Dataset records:
- - - -

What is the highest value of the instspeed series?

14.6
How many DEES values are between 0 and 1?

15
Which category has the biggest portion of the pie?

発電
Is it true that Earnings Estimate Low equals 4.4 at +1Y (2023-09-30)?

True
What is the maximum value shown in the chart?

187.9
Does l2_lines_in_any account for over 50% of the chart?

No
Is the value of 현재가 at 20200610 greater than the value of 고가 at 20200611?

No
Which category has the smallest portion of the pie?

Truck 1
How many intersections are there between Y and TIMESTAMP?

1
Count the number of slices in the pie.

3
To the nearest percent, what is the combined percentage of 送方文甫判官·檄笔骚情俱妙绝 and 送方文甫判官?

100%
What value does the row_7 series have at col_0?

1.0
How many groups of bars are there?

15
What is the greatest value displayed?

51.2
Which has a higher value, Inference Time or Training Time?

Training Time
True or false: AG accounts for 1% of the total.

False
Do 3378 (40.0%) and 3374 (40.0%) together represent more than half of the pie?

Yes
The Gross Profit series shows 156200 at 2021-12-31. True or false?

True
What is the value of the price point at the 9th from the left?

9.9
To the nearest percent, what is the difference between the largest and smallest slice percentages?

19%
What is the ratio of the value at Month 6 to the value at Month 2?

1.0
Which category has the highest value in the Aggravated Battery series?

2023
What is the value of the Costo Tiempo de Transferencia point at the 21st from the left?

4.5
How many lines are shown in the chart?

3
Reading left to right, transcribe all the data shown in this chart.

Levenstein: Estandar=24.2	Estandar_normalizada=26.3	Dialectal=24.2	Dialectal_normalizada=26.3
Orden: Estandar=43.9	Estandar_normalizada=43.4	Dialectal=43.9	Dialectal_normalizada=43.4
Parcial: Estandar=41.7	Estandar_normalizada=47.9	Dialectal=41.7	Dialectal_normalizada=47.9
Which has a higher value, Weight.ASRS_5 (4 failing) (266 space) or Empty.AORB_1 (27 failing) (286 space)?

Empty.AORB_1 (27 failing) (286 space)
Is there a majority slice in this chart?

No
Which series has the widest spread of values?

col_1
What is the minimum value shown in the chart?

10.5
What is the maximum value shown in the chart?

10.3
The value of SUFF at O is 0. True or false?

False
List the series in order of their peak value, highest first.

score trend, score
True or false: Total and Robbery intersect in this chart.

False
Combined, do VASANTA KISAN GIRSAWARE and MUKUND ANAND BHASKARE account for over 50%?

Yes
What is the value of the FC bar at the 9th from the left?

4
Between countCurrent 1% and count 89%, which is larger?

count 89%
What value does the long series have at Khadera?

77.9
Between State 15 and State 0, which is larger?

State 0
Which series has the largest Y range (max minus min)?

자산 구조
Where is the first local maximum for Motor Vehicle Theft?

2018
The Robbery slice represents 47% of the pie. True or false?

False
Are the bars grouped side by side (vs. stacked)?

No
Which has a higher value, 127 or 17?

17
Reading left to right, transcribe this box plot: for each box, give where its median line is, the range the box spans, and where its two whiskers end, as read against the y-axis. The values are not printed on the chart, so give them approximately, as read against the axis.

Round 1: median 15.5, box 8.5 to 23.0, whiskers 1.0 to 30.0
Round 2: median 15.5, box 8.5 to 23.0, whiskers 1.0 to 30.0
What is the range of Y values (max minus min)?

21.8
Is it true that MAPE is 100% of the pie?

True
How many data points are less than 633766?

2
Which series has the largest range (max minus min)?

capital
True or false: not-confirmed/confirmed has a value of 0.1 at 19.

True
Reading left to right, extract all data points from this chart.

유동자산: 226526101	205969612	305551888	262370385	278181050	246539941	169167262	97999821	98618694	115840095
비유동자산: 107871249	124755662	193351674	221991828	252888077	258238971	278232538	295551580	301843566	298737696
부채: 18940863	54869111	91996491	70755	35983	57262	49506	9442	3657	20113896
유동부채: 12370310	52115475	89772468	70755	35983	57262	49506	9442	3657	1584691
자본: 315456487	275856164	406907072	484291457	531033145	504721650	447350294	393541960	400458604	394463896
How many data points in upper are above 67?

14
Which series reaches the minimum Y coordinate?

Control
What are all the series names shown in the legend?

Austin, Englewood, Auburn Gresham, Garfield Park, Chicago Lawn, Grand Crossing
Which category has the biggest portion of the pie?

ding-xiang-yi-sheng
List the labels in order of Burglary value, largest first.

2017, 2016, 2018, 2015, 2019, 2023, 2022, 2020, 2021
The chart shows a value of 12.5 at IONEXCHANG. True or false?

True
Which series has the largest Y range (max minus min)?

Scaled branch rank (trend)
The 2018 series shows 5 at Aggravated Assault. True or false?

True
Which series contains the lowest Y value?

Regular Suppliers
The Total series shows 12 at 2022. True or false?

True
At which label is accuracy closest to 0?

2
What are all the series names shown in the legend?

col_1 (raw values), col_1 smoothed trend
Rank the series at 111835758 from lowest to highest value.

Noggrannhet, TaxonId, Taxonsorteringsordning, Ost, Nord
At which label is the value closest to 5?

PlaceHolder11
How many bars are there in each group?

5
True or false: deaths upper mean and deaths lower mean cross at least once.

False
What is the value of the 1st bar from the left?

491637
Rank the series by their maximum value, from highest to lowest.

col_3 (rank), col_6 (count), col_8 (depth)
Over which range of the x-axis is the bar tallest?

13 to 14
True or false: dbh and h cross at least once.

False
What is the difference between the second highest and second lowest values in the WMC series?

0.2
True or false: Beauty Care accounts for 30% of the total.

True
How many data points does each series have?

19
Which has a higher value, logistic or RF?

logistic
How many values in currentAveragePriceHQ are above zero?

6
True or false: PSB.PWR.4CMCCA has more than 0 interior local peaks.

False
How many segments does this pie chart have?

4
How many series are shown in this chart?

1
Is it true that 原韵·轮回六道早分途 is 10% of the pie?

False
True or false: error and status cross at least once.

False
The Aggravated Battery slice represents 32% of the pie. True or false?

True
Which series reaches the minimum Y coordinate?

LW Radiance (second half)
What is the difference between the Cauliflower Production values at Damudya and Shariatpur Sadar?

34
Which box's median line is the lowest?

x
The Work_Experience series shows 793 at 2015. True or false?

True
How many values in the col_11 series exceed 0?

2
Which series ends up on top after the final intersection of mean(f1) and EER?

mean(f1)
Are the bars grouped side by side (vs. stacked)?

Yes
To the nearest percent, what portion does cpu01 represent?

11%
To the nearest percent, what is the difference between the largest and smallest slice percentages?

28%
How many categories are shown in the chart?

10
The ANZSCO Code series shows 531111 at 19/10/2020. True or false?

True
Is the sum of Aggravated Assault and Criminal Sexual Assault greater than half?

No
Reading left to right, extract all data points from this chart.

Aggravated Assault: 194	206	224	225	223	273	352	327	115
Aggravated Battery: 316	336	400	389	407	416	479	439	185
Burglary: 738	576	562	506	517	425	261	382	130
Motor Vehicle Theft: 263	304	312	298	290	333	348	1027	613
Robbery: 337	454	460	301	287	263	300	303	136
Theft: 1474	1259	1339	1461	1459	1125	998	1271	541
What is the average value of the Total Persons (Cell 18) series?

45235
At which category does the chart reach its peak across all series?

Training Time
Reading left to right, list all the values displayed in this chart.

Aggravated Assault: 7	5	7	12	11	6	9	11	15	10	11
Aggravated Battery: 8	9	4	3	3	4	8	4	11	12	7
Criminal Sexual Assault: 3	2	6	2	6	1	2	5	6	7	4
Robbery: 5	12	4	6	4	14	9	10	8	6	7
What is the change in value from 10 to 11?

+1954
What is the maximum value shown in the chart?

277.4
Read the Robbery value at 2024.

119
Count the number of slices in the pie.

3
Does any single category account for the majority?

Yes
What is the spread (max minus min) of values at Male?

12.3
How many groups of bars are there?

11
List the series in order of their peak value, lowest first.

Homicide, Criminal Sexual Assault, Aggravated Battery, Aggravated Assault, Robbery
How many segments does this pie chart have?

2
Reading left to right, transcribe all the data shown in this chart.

- - - -

**BRIEF**
Arrange every line of all the items above as a JSON list of strings, one string per line, leaving out the blank lines.

**THE ANSWER**
[
  "What is the highest value of the instspeed series?",
  "14.6",
  "How many DEES values are between 0 and 1?",
  "15",
  "Which category has the biggest portion of the pie?",
  "発電",
  "Is it true that Earnings Estimate Low equals 4.4 at +1Y (2023-09-30)?",
  "True",
  "What is the maximum value shown in the chart?",
  "187.9",
  "Does l2_lines_in_any account for over 50% of the chart?",
  "No",
  "Is the value of 현재가 at 20200610 greater than the value of 고가 at 20200611?",
  "No",
  "Which category has the smallest portion of the pie?",
  "Truck 1",
  "How many intersections are there between Y and TIMESTAMP?",
  "1",
  "Count the number of slices in the pie.",
  "3",
  "To the nearest percent, what is the combined percentage of 送方文甫判官·檄笔骚情俱妙绝 and 送方文甫判官?",
  "100%",
  "What value does the row_7 series have at col_0?",
  "1.0",
  "How many groups of bars are there?",
  "15",
  "What is the greatest value displayed?",
  "51.2",
  "Which has a higher value, Inference Time or Training Time?",
  "Training Time",
  "True or false: AG accounts for 1% of the total.",
  "False",
  "Do 3378 (40.0%) and 3374 (40.0%) together represent more than half of the pie?",
  "Yes",
  "The Gross Profit series shows 156200 at 2021-12-31. True or false?",
  "True",
  "What is the value of the price point at the 9th from the left?",
  "9.9",
  "To the nearest percent, what is the difference between the largest and smallest slice percentages?",
  "19%",
  "What is the ratio of the value at Month 6 to the value at Month 2?",
  "1.0",
  "Which category has the highest value in the Aggravated Battery series?",
  "2023",
  "What is the value of the Costo Tiempo de Transferencia point at the 21st from the left?",
  "4.5",
  "How many lines are shown in the chart?",
  "3",
  "Reading left to right, transcribe all the data shown in this chart.",
  "Levenstein: Estandar=24.2\tEstandar_normalizada=26.3\tDialectal=24.2\tDialectal_normalizada=26.3",
  "Orden: Estandar=43.9\tEstandar_normalizada=43.4\tDialectal=43.9\tDialectal_normalizada=43.4",
  "Parcial: Estandar=41.7\tEstandar_normalizada=47.9\tDialectal=41.7\tDialectal_normalizada=47.9",
  "Which has a higher value, Weight.ASRS_5 (4 failing) (266 space) or Empty.AORB_1 (27 failing) (286 space)?",
  "Empty.AORB_1 (27 failing) (286 space)",
  "Is there a majority slice in this chart?",
  "No",
  "Which series has the widest spread of values?",
  "col_1",
  "What is the minimum value shown in the chart?",
  "10.5",
  "What is the maximum value shown in the chart?",
  "10.3",
  "The value of SUFF at O is 0. True or false?",
  "False",
  "List the series in order of their peak value, highest first.",
  "score trend, score",
  "True or false: Total and Robbery intersect in this chart.",
  "False",
  "Combined, do VASANTA KISAN GIRSAWARE and MUKUND ANAND BHASKARE account for over 50%?",
  "Yes",
  "What is the value of the FC bar at the 9th from the left?",
  "4",
  "Between countCurrent 1% and count 89%, which is larger?",
  "count 89%",
  "What value does the long series have at Khadera?",
  "77.9",
  "Between State 15 and State 0, which is larger?",
  "State 0",
  "Which series has the largest Y range (max minus min)?",
  "자산 구조",
  "Where is the first local maximum for Motor Vehicle Theft?",
  "2018",
  "The Robbery slice represents 47% of the pie. True or false?",
  "False",
  "Are the bars grouped side by side (vs. stacked)?",
  "No",
  "Which has a higher value, 127 or 17?",
  "17",
  "Reading left to right, transcribe this box plot: for each box, give where its median line is, the range the box spans, and where its two whiskers end, as read against the y-axis. The values are not printed on the chart, so give them approximately, as read against the axis.",
  "Round 1: median 15.5, box 8.5 to 23.0, whiskers 1.0 to 30.0",
  "Round 2: median 15.5, box 8.5 to 23.0, whiskers 1.0 to 30.0",
  "What is the range of Y values (max minus min)?",
  "21.8",
  "Is it true that MAPE is 100% of the pie?",
  "True",
  "How many data points are less than 633766?",
  "2",
  "Which series has the largest range (max minus min)?",
  "capital",
  "True or false: not-confirmed/confirmed has a value of 0.1 at 19.",
  "True",
  "Reading left to right, extract all data points from this chart.",
  "유동자산: 226526101\t205969612\t305551888\t262370385\t278181050\t246539941\t169167262\t97999821\t98618694\t115840095",
  "비유동자산: 107871249\t124755662\t193351674\t221991828\t252888077\t258238971\t278232538\t295551580\t301843566\t298737696",
  "부채: 18940863\t54869111\t91996491\t70755\t35983\t57262\t49506\t9442\t3657\t20113896",
  "유동부채: 12370310\t52115475\t89772468\t70755\t35983\t57262\t49506\t9442\t3657\t1584691",
  "자본: 315456487\t275856164\t406907072\t484291457\t531033145\t504721650\t447350294\t393541960\t400458604\t394463896",
  "How many data points in upper are above 67?",
  "14",
  "Which series reaches the minimum Y coordinate?",
  "Control",
  "What are all the series names shown in the legend?",
  "Austin, Englewood, Auburn Gresham, Garfield Park, Chicago Lawn, Grand Crossing",
  "Which category has the biggest portion of the pie?",
  "ding-xiang-yi-sheng",
  "List the labels in order of Burglary value, largest first.",
  "2017, 2016, 2018, 2015, 2019, 2023, 2022, 2020, 2021",
  "The chart shows a value of 12.5 at IONEXCHANG. True or false?",
  "True",
  "Which series has the largest Y range (max minus min)?",
  "Scaled branch rank (trend)",
  "The 2018 series shows 5 at Aggravated Assault. True or false?",
  "True",
  "Which series contains the lowest Y value?",
  "Regular Suppliers",
  "The Total series shows 12 at 2022. True or false?",
  "True",
  "At which label is accuracy closest to 0?",
  "2",
  "What are all the series names shown in the legend?",
  "col_1 (raw values), col_1 smoothed trend",
  "Rank the series at 111835758 from lowest to highest value.",
  "Noggrannhet, TaxonId, Taxonsorteringsordning, Ost, Nord",
  "At which label is the value closest to 5?",
  "PlaceHolder11",
  "How many bars are there in each group?",
  "5",
  "True or false: deaths upper mean and deaths lower mean cross at least once.",
  "False",
  "What is the value of the 1st bar from the left?",
  "491637",
  "Rank the series by their maximum value, from highest to lowest.",
  "col_3 (rank), col_6 (count), col_8 (depth)",
  "Over which range of the x-axis is the bar tallest?",
  "13 to 14",
  "True or false: dbh and h cross at least once.",
  "False",
  "What is the difference between the second highest and second lowest values in the WMC series?",
  "0.2",
  "True or false: Beauty Care accounts for 30% of the total.",
  "True",
  "How many data points does each series have?",
  "19",
  "Which has a higher value, logistic or RF?",
  "logistic",
  "How many values in currentAveragePriceHQ are above zero?",
  "6",
  "True or false: PSB.PWR.4CMCCA has more than 0 interior local peaks.",
  "False",
  "How many segments does this pie chart have?",
  "4",
  "How many series are shown in this chart?",
  "1",
  "Is it true that 原韵·轮回六道早分途 is 10% of the pie?",
  "False",
  "True or false: error and status cross at least once.",
  "False",
  "The Aggravated Battery slice represents 32% of the pie. True or false?",
  "True",
  "Which series reaches the minimum Y coordinate?",
  "LW Radiance (second half)",
  "What is the difference between the Cauliflower Production values at Damudya and Shariatpur Sadar?",
  "34",
  "Which box's median line is the lowest?",
  "x",
  "The Work_Experience series shows 793 at 2015. True or false?",
  "True",
  "How many values in the col_11 series exceed 0?",
  "2",
  "Which series ends up on top after the final intersection of mean(f1) and EER?",
  "mean(f1)",
  "Are the bars grouped side by side (vs. stacked)?",
  "Yes",
  "To the nearest percent, what portion does cpu01 represent?",
  "11%",
  "To the nearest percent, what is the difference between the largest and smallest slice percentages?",
  "28%",
  "How many categories are shown in the chart?",
  "10",
  "The ANZSCO Code series shows 531111 at 19/10/2020. True or false?",
  "True",
  "Is the sum of Aggravated Assault and Criminal Sexual Assault greater than half?",
  "No",
  "Reading left to right, extract all data points from this chart.",
  "Aggravated Assault: 194\t206\t224\t225\t223\t273\t352\t327\t115",
  "Aggravated Battery: 316\t336\t400\t389\t407\t416\t479\t439\t185",
  "Burglary: 738\t576\t562\t506\t517\t425\t261\t382\t130",
  "Motor Vehicle Theft: 263\t304\t312\t298\t290\t333\t348\t1027\t613",
  "Robbery: 337\t454\t460\t301\t287\t263\t300\t303\t136",
  "Theft: 1474\t1259\t1339\t1461\t1459\t1125\t998\t1271\t541",
  "What is the average value of the Total Persons (Cell 18) series?",
  "45235",
  "At which category does the chart reach its peak across all series?",
  "Training Time",
  "Reading left to right, list all the values displayed in this chart.",
  "Aggravated Assault: 7\t5\t7\t12\t11\t6\t9\t11\t15\t10\t11",
  "Aggravated Battery: 8\t9\t4\t3\t3\t4\t8\t4\t11\t12\t7",
  "Criminal Sexual Assault: 3\t2\t6\t2\t6\t1\t2\t5\t6\t7\t4",
  "Robbery: 5\t12\t4\t6\t4\t14\t9\t10\t8\t6\t7",
  "What is the change in value from 10 to 11?",
  "+1954",
  "What is the maximum value shown in the chart?",
  "277.4",
  "Read the Robbery value at 2024.",
  "119",
  "Count the number of slices in the pie.",
  "3",
  "Does any single category account for the majority?",
  "Yes",
  "What is the spread (max minus min) of values at Male?",
  "12.3",
  "How many groups of bars are there?",
  "11",
  "List the series in order of their peak value, lowest first.",
  "Homicide, Criminal Sexual Assault, Aggravated Battery, Aggravated Assault, Robbery",
  "How many segments does this pie chart have?",
  "2",
  "Reading left to right, transcribe all the data shown in this chart."
]